* Data items:
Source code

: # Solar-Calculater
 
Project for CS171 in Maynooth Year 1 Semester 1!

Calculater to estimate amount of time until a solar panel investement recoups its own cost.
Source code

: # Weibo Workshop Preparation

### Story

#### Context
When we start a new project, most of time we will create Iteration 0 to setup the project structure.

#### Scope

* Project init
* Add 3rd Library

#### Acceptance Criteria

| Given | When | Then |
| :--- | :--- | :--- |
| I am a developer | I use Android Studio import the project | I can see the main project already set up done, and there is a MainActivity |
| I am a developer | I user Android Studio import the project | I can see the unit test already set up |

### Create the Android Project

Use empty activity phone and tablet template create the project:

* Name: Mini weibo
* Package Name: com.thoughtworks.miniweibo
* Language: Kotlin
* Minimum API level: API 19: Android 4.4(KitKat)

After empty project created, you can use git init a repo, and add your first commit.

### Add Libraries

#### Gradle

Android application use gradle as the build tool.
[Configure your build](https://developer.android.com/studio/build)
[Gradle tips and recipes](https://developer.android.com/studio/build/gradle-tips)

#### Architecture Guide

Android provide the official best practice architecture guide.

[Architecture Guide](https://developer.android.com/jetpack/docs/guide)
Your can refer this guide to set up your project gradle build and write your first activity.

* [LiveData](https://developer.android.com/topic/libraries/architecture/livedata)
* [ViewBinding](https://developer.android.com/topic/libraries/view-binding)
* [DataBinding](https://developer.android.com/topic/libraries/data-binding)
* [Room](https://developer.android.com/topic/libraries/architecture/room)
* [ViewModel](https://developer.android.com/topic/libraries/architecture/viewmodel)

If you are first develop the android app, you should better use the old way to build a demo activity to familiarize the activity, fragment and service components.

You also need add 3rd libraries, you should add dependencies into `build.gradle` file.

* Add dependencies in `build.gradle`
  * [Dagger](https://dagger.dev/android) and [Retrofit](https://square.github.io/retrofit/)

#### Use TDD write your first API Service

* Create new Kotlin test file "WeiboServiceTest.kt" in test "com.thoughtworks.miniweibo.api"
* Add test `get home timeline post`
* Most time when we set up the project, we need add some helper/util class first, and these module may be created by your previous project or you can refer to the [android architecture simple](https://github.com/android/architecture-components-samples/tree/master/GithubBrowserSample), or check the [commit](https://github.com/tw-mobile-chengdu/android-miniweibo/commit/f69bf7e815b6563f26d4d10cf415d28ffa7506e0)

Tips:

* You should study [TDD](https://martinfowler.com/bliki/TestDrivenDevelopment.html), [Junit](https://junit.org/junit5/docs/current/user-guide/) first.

* TASK:
With nothing left out, print the data above exactly.

* RESULT OF THE EXERCISE:
Source code

: # Solar-Calculater
 
Project for CS171 in Maynooth Year 1 Semester 1!

Calculater to estimate amount of time until a solar panel investement recoups its own cost.
Source code

: # Weibo Workshop Preparation

### Story

#### Context
When we start a new project, most of time we will create Iteration 0 to setup the project structure.

#### Scope

* Project init
* Add 3rd Library

#### Acceptance Criteria

| Given | When | Then |
| :--- | :--- | :--- |
| I am a developer | I use Android Studio import the project | I can see the main project already set up done, and there is a MainActivity |
| I am a developer | I user Android Studio import the project | I can see the unit test already set up |

### Create the Android Project

Use empty activity phone and tablet template create the project:

* Name: Mini weibo
* Package Name: com.thoughtworks.miniweibo
* Language: Kotlin
* Minimum API level: API 19: Android 4.4(KitKat)

After empty project created, you can use git init a repo, and add your first commit.

### Add Libraries

#### Gradle

Android application use gradle as the build tool.
[Configure your build](https://developer.android.com/studio/build)
[Gradle tips and recipes](https://developer.android.com/studio/build/gradle-tips)

#### Architecture Guide

Android provide the official best practice architecture guide.

[Architecture Guide](https://developer.android.com/jetpack/docs/guide)
Your can refer this guide to set up your project gradle build and write your first activity.

* [LiveData](https://developer.android.com/topic/libraries/architecture/livedata)
* [ViewBinding](https://developer.android.com/topic/libraries/view-binding)
* [DataBinding](https://developer.android.com/topic/libraries/data-binding)
* [Room](https://developer.android.com/topic/libraries/architecture/room)
* [ViewModel](https://developer.android.com/topic/libraries/architecture/viewmodel)

If you are first develop the android app, you should better use the old way to build a demo activity to familiarize the activity, fragment and service components.

You also need add 3rd libraries, you should add dependencies into `build.gradle` file.

* Add dependencies in `build.gradle`
  * [Dagger](https://dagger.dev/android) and [Retrofit](https://square.github.io/retrofit/)

#### Use TDD write your first API Service

* Create new Kotlin test file "WeiboServiceTest.kt" in test "com.thoughtworks.miniweibo.api"
* Add test `get home timeline post`
* Most time when we set up the project, we need add some helper/util class first, and these module may be created by your previous project or you can refer to the [android architecture simple](https://github.com/android/architecture-components-samples/tree/master/GithubBrowserSample), or check the [commit](https://github.com/tw-mobile-chengdu/android-miniweibo/commit/f69bf7e815b6563f26d4d10cf415d28ffa7506e0)

Tips:

* You should study [TDD](https://martinfowler.com/bliki/TestDrivenDevelopment.html), [Junit](https://junit.org/junit5/docs/current/user-guide/) first.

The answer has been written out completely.